Question

$12$ different toys are to be distributed to three children equally. In how many ways this can be done?

Answer 1

Since we have to divide $12$ different toys among three children equally, we can try to select three groups of toys that each contain four toys each for each child. Use the concept of combinations to find the number of ways to do that. First, select four from $12$ toys. Then four form the remaining eight toys. Now multiply the results as it is done simultaneously.

Complete step-by-step answer:
Here we have to distribute $12$ different toys among three children equally. So, each of the three children should get $\dfrac{{12}}{3} = 4$ toys. Hence, we have to find the total number of different ways in which this can be.
Let’s first understand the concept of combinations. A combination is a mathematical technique that determines the number of possible arrangements in a collection of items where the order of the selection does not matter. In combinations, you can select the items in any order.
Now suppose we want to choose $k$ objects from $n$ objects, then the number of combinations of $k$ objects chosen from $n$ objects is denoted by {}^n{C_k}{\text{ or }}\left( {\begin{array}{*{20}{c}} n \\\ k \end{array}} \right) , it follows that:
\Rightarrow \left( {\begin{array}{*{20}{c}} n \\\ k \end{array}} \right) = {}^n{C_k} = \dfrac{{n!}}{{k!\left( {n - k} \right)!}}
So, let’s start with selecting $4$ toys to give to the first child. The number of ways to select first $4$ toys from a total of $12$ toys is ${}^{12}{C_4}$
Then for the next child, we need to select another $4$ toys out of the remaining $8$ toys. The number of ways of doing that using combination will be ${}^8{C_4}$ ways.
Now, we have selected $8$ toys from the total of $12$ toys. After that, there are only $4$ toys left, which will be given to the third child. There will be just one way to do this.
As these events are occurring simultaneously.
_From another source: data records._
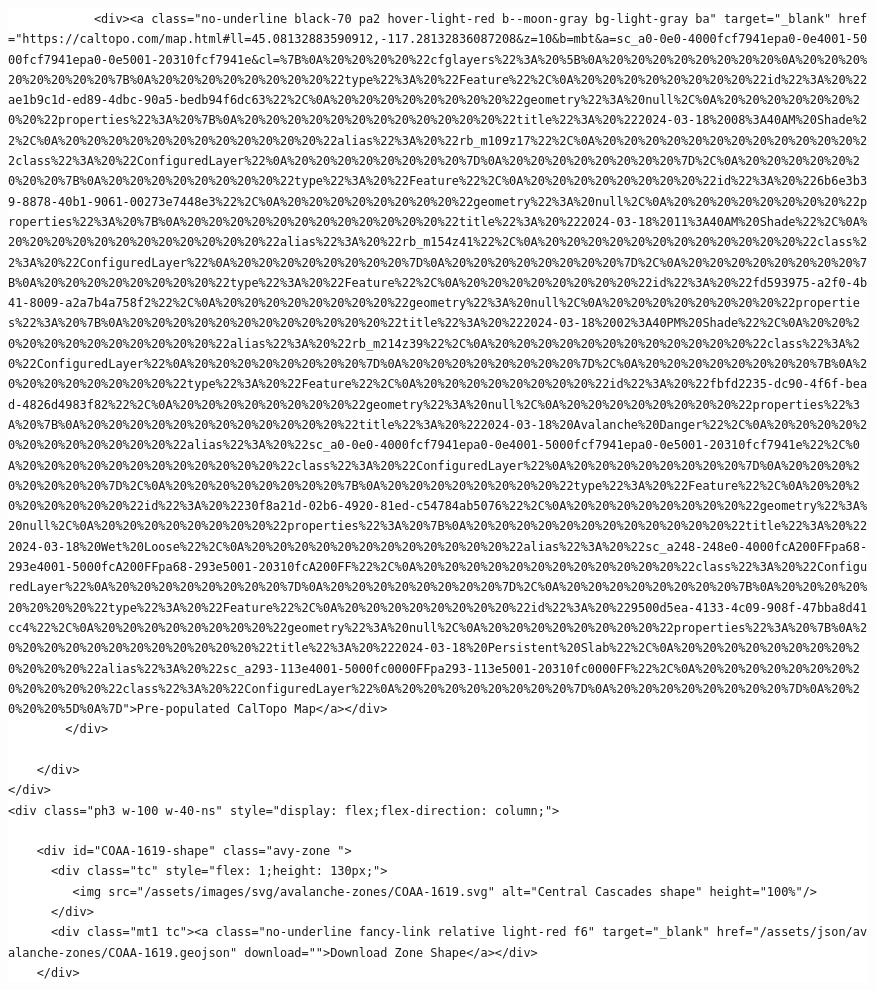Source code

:                 <div><a class="no-underline black-70 pa2 hover-light-red b--moon-gray bg-light-gray ba" target="_blank" href="https://caltopo.com/map.html#ll=45.08132883590912,-117.28132836087208&z=10&b=mbt&a=sc_a0-0e0-4000fcf7941epa0-0e4001-5000fcf7941epa0-0e5001-20310fcf7941e&cl=%7B%0A%20%20%20%20%22cfglayers%22%3A%20%5B%0A%20%20%20%20%20%20%20%20%0A%20%20%20%20%20%20%20%20%7B%0A%20%20%20%20%20%20%20%20%22type%22%3A%20%22Feature%22%2C%0A%20%20%20%20%20%20%20%20%22id%22%3A%20%22ae1b9c1d-ed89-4dbc-90a5-bedb94f6dc63%22%2C%0A%20%20%20%20%20%20%20%20%22geometry%22%3A%20null%2C%0A%20%20%20%20%20%20%20%20%22properties%22%3A%20%7B%0A%20%20%20%20%20%20%20%20%20%20%20%20%22title%22%3A%20%222024-03-18%2008%3A40AM%20Shade%22%2C%0A%20%20%20%20%20%20%20%20%20%20%20%20%22alias%22%3A%20%22rb_m109z17%22%2C%0A%20%20%20%20%20%20%20%20%20%20%20%20%22class%22%3A%20%22ConfiguredLayer%22%0A%20%20%20%20%20%20%20%20%7D%0A%20%20%20%20%20%20%20%20%7D%2C%0A%20%20%20%20%20%20%20%20%7B%0A%20%20%20%20%20%20%20%20%22type%22%3A%20%22Feature%22%2C%0A%20%20%20%20%20%20%20%20%22id%22%3A%20%226b6e3b39-8878-40b1-9061-00273e7448e3%22%2C%0A%20%20%20%20%20%20%20%20%22geometry%22%3A%20null%2C%0A%20%20%20%20%20%20%20%20%22properties%22%3A%20%7B%0A%20%20%20%20%20%20%20%20%20%20%20%20%22title%22%3A%20%222024-03-18%2011%3A40AM%20Shade%22%2C%0A%20%20%20%20%20%20%20%20%20%20%20%20%22alias%22%3A%20%22rb_m154z41%22%2C%0A%20%20%20%20%20%20%20%20%20%20%20%20%22class%22%3A%20%22ConfiguredLayer%22%0A%20%20%20%20%20%20%20%20%7D%0A%20%20%20%20%20%20%20%20%7D%2C%0A%20%20%20%20%20%20%20%20%7B%0A%20%20%20%20%20%20%20%20%22type%22%3A%20%22Feature%22%2C%0A%20%20%20%20%20%20%20%20%22id%22%3A%20%22fd593975-a2f0-4b41-8009-a2a7b4a758f2%22%2C%0A%20%20%20%20%20%20%20%20%22geometry%22%3A%20null%2C%0A%20%20%20%20%20%20%20%20%22properties%22%3A%20%7B%0A%20%20%20%20%20%20%20%20%20%20%20%20%22title%22%3A%20%222024-03-18%2002%3A40PM%20Shade%22%2C%0A%20%20%20%20%20%20%20%20%20%20%20%20%22alias%22%3A%20%22rb_m214z39%22%2C%0A%20%20%20%20%20%20%20%20%20%20%20%20%22class%22%3A%20%22ConfiguredLayer%22%0A%20%20%20%20%20%20%20%20%7D%0A%20%20%20%20%20%20%20%20%7D%2C%0A%20%20%20%20%20%20%20%20%7B%0A%20%20%20%20%20%20%20%20%22type%22%3A%20%22Feature%22%2C%0A%20%20%20%20%20%20%20%20%22id%22%3A%20%22fbfd2235-dc90-4f6f-bead-4826d4983f82%22%2C%0A%20%20%20%20%20%20%20%20%22geometry%22%3A%20null%2C%0A%20%20%20%20%20%20%20%20%22properties%22%3A%20%7B%0A%20%20%20%20%20%20%20%20%20%20%20%20%22title%22%3A%20%222024-03-18%20Avalanche%20Danger%22%2C%0A%20%20%20%20%20%20%20%20%20%20%20%20%22alias%22%3A%20%22sc_a0-0e0-4000fcf7941epa0-0e4001-5000fcf7941epa0-0e5001-20310fcf7941e%22%2C%0A%20%20%20%20%20%20%20%20%20%20%20%20%22class%22%3A%20%22ConfiguredLayer%22%0A%20%20%20%20%20%20%20%20%7D%0A%20%20%20%20%20%20%20%20%7D%2C%0A%20%20%20%20%20%20%20%20%7B%0A%20%20%20%20%20%20%20%20%22type%22%3A%20%22Feature%22%2C%0A%20%20%20%20%20%20%20%20%22id%22%3A%20%2230f8a21d-02b6-4920-81ed-c54784ab5076%22%2C%0A%20%20%20%20%20%20%20%20%22geometry%22%3A%20null%2C%0A%20%20%20%20%20%20%20%20%22properties%22%3A%20%7B%0A%20%20%20%20%20%20%20%20%20%20%20%20%22title%22%3A%20%222024-03-18%20Wet%20Loose%22%2C%0A%20%20%20%20%20%20%20%20%20%20%20%20%22alias%22%3A%20%22sc_a248-248e0-4000fcA200FFpa68-293e4001-5000fcA200FFpa68-293e5001-20310fcA200FF%22%2C%0A%20%20%20%20%20%20%20%20%20%20%20%20%22class%22%3A%20%22ConfiguredLayer%22%0A%20%20%20%20%20%20%20%20%7D%0A%20%20%20%20%20%20%20%20%7D%2C%0A%20%20%20%20%20%20%20%20%7B%0A%20%20%20%20%20%20%20%20%22type%22%3A%20%22Feature%22%2C%0A%20%20%20%20%20%20%20%20%22id%22%3A%20%229500d5ea-4133-4c09-908f-47bba8d41cc4%22%2C%0A%20%20%20%20%20%20%20%20%22geometry%22%3A%20null%2C%0A%20%20%20%20%20%20%20%20%22properties%22%3A%20%7B%0A%20%20%20%20%20%20%20%20%20%20%20%20%22title%22%3A%20%222024-03-18%20Persistent%20Slab%22%2C%0A%20%20%20%20%20%20%20%20%20%20%20%20%22alias%22%3A%20%22sc_a293-113e4001-5000fc0000FFpa293-113e5001-20310fc0000FF%22%2C%0A%20%20%20%20%20%20%20%20%20%20%20%20%22class%22%3A%20%22ConfiguredLayer%22%0A%20%20%20%20%20%20%20%20%7D%0A%20%20%20%20%20%20%20%20%7D%0A%20%20%20%20%5D%0A%7D">Pre-populated CalTopo Map</a></div>
            </div>
            
        </div>
    </div>
    <div class="ph3 w-100 w-40-ns" style="display: flex;flex-direction: column;">
        
        <div id="COAA-1619-shape" class="avy-zone ">
          <div class="tc" style="flex: 1;height: 130px;">
             <img src="/assets/images/svg/avalanche-zones/COAA-1619.svg" alt="Central Cascades shape" height="100%"/>
          </div>
          <div class="mt1 tc"><a class="no-underline fancy-link relative light-red f6" target="_blank" href="/assets/json/avalanche-zones/COAA-1619.geojson" download="">Download Zone Shape</a></div>
        </div>
        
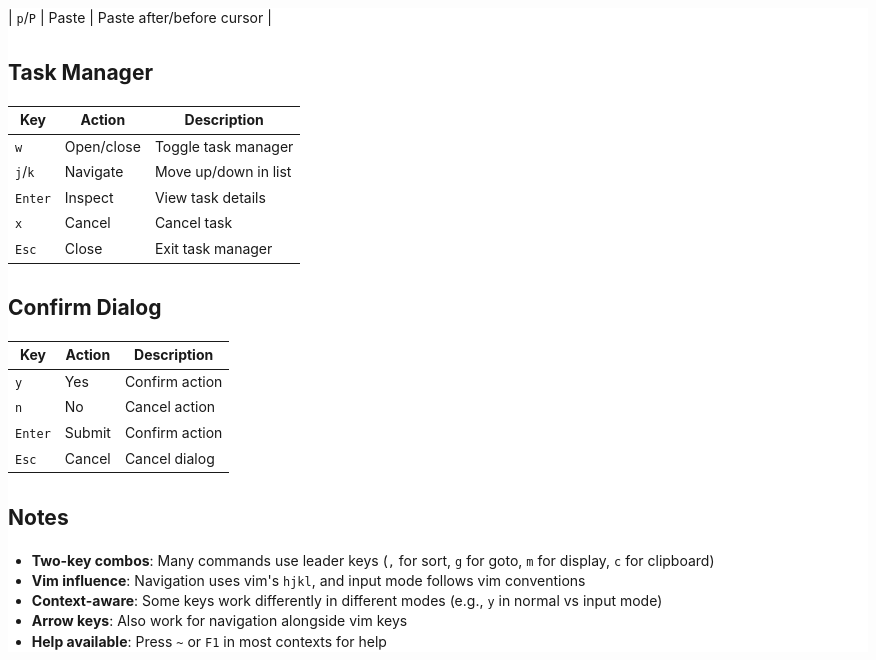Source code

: | `p`/`P` | Paste | Paste after/before cursor |

## Task Manager
| Key | Action | Description |
|-----|--------|-------------|
| `w` | Open/close | Toggle task manager |
| `j`/`k` | Navigate | Move up/down in list |
| `Enter` | Inspect | View task details |
| `x` | Cancel | Cancel task |
| `Esc` | Close | Exit task manager |

## Confirm Dialog
| Key | Action | Description |
|-----|--------|-------------|
| `y` | Yes | Confirm action |
| `n` | No | Cancel action |
| `Enter` | Submit | Confirm action |
| `Esc` | Cancel | Cancel dialog |

## Notes
- **Two-key combos**: Many commands use leader keys (`,` for sort, `g` for goto, `m` for display, `c` for clipboard)
- **Vim influence**: Navigation uses vim's `hjkl`, and input mode follows vim conventions
- **Context-aware**: Some keys work differently in different modes (e.g., `y` in normal vs input mode)
- **Arrow keys**: Also work for navigation alongside vim keys
- **Help available**: Press `~` or `F1` in most contexts for help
So, for finding the total number of ways of selection we need to multiply these results together.
$\Rightarrow {}^{12}{C_4} \times {}^8{C_4} \times 1 = \dfrac{{12!}}{{4!\left( {12 - 4} \right)!}} \times \dfrac{{8!}}{{4!\left( {8 - 4} \right)!}} \times 1 = \dfrac{{12!}}{{4!8!}} \times \dfrac{{8!}}{{4!4!}} \times 1 = \dfrac{{12!}}{{4!4!4!}}$
Let’s resolve the factorial in the numerator and denominator as:
$\Rightarrow \dfrac{{1 \times 2 \times 3 \times 4 \times 5 \times 6 \times 7 \times 8 \times 9 \times 10 \times 11 \times 12}}{{1 \times 2 \times 3 \times 4 \times 1 \times 2 \times 3 \times 4 \times 1 \times 2 \times 3 \times 4}} = 5 \times 7 \times 9 \times 10 \times 11 = 34650$
The number of ways by which $12$ different toys are to be distributed to three children equally are $34650$

Note: Remember that all the toys must be considered different and should be distributed according to that. If the order of the selected items mattered, then we had to use permutations, i.e. ${}^n{P_k} = \dfrac{{n!}}{{\left( {n - k} \right)!}}$ . An alternative approach for this problem can be by dividing the $12$ different toys into $3$ different groups. The number of ways for doing that can be written as $\dfrac{{12!}}{{4!4!4!}}$.